Una società civile tende a difendere i soggetti più deboli. Siamo abituati a ragionare in termini non digitali, difendendo e proteggendo i portatori di handicap fisici, disagi mentali e difficoltà di apprendimento. Bisogna trasferire questo concetto anche al mondo digitale dal momento in cui, in modo molto rapido, la società si è trasformata in social. Siamo costantemente connessi.
Il sociale, il pubblico è diventato social. Vivi lì, ti relazioni tramite una piattaforma, quello che accade in quello spazio ha conseguenze dirette sulla tua realtà fisica ed emotiva. In ambiente social, in contesto digitale, i soggetti più deboli possono farsi ancora più male che in ambente reale.

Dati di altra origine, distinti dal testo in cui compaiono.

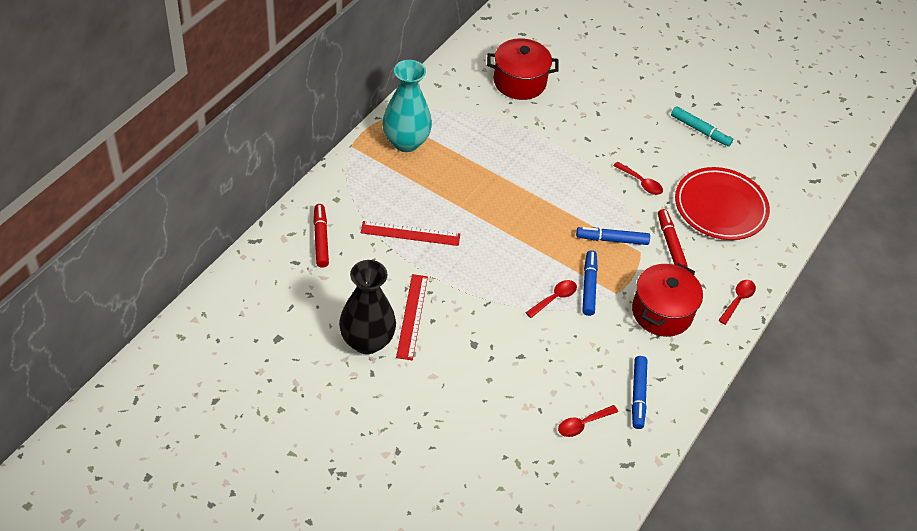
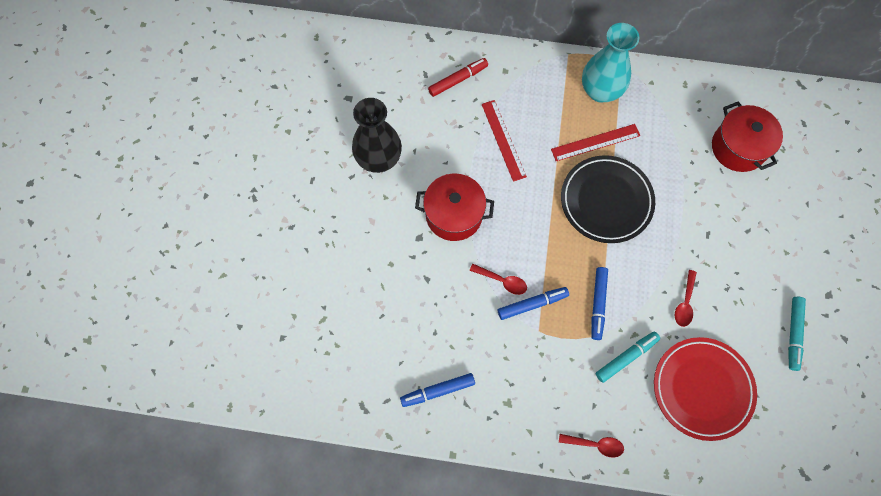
camera: 70 degrees right, 20 degrees up
(412, 316) = (420, 179): red ruler -> red ruler (595, 142)
(518, 189) = (606, 201): none -> black plate
(583, 424) = (385, 356): red spoon -> none
(612, 240) = (598, 304): blue marker -> blue marker turned 150 degrees counterclockwise
(662, 312) = (540, 379): red pot -> red pot (454, 215)
(670, 244) = (626, 357): red marker -> turquoise marker

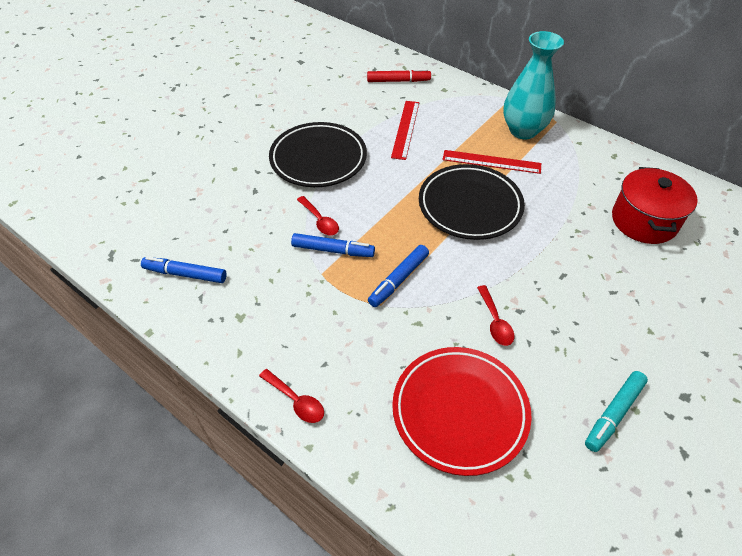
camera: 30 degrees right, 20 degrees down
(379, 159) = (289, 102): black vase -> none
(454, 215) = (318, 159): red pot -> black plate
(626, 357) = (393, 338): turquoise marker -> none
(685, 303) = (495, 322): red spoon -> red spoon turned 60 degrees counterclockwise

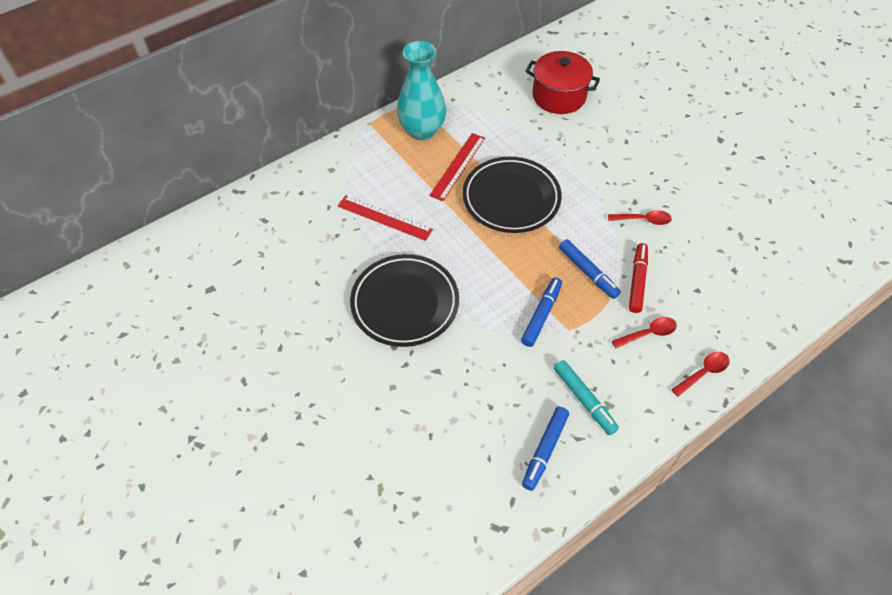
camera: 75 degrees left, 5 degrees up
(320, 221) = (499, 318): red spoon -> red spoon (648, 333)
(398, 81) = (298, 204): red marker -> red marker (637, 281)
(460, 411) = (722, 265): red plate -> none
(614, 413) = (730, 180): turquoise marker -> turquoise marker (584, 399)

Aver sottovalutato il massiccio uso di smartphone e similari, e la trasformazione da sociale a social ha portato a delle conseguenze orrende come la legittimazione assoluta del sarcasmo. Sarcasmo e non ironia.
C’è differenza, anche se molti di quelli che usano il sarcasmo credono di essere ironici.

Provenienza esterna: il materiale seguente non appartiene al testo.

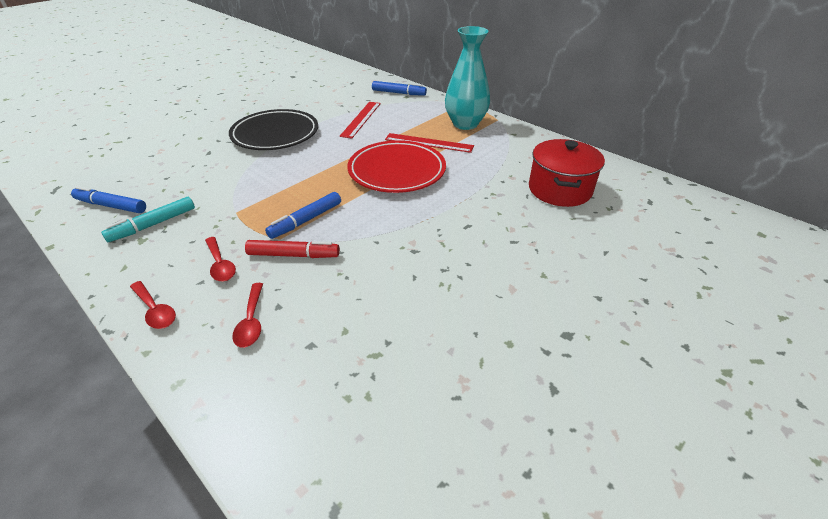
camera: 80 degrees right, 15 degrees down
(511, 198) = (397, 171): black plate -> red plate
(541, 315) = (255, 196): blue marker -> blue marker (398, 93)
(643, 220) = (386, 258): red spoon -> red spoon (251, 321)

L’ironia è una sdrammatizzazione positiva, il sarcasmo è nocivo, maligno e secondo gli psicologi è il frutto di una prolungata frustrazione.
Il web e i social sono un tempio in onore del commento sarcastico. Della presa per il sedere pungente, della critica di rinterzo. Quindi, i creatori di bufale e gli handicappati digitali che ci cascano diventano delle star. Chi volendo, chi suo malgrado.
La gente non scende in strada urlando in preda al panico per colpa delle bufale, questo no. Però, se spostiamo il concetto di ordine pubblico alle piattaforme social, la vera e unica piazza contemporanea, è evidente quanto sia poco goliardico l’effetto della bufala.

L’ideatore della propaganda nazista una volta ha detto: "Ripetete una bugia cento, mille, un milione di volte e diventerà una verità."
Con le condivisioni, i rimandi, e la possibilità di diffondere e ripetere il contenuto senza dover raggiungere la fonte originale, è impossibile tenere traccia dell’estensione dello scherzo goliardico della notizia-bufala. Si stanno creando mille realtà dove quel contenuto è percepito come vero, ed è diventato una verità incontrovertibile. Le bufale, nel secondo o nel terzo cerchio di diffusione virale creano delle certezze che nessuna ricerca su Google potrà mai minare, delle convinzioni che nessuna discussione potrà mai chiarire.

E, mi dispiace, ma non si può sempre archiviare la cosa dicendo: è un problema loro. Visto che siamo tutti costantemente interconnessi è un problema anche nostro. O meglio, è un problema della nostra esistenza internettiana nel mondo che grazie a te, non è affatto come dovrebbe essere.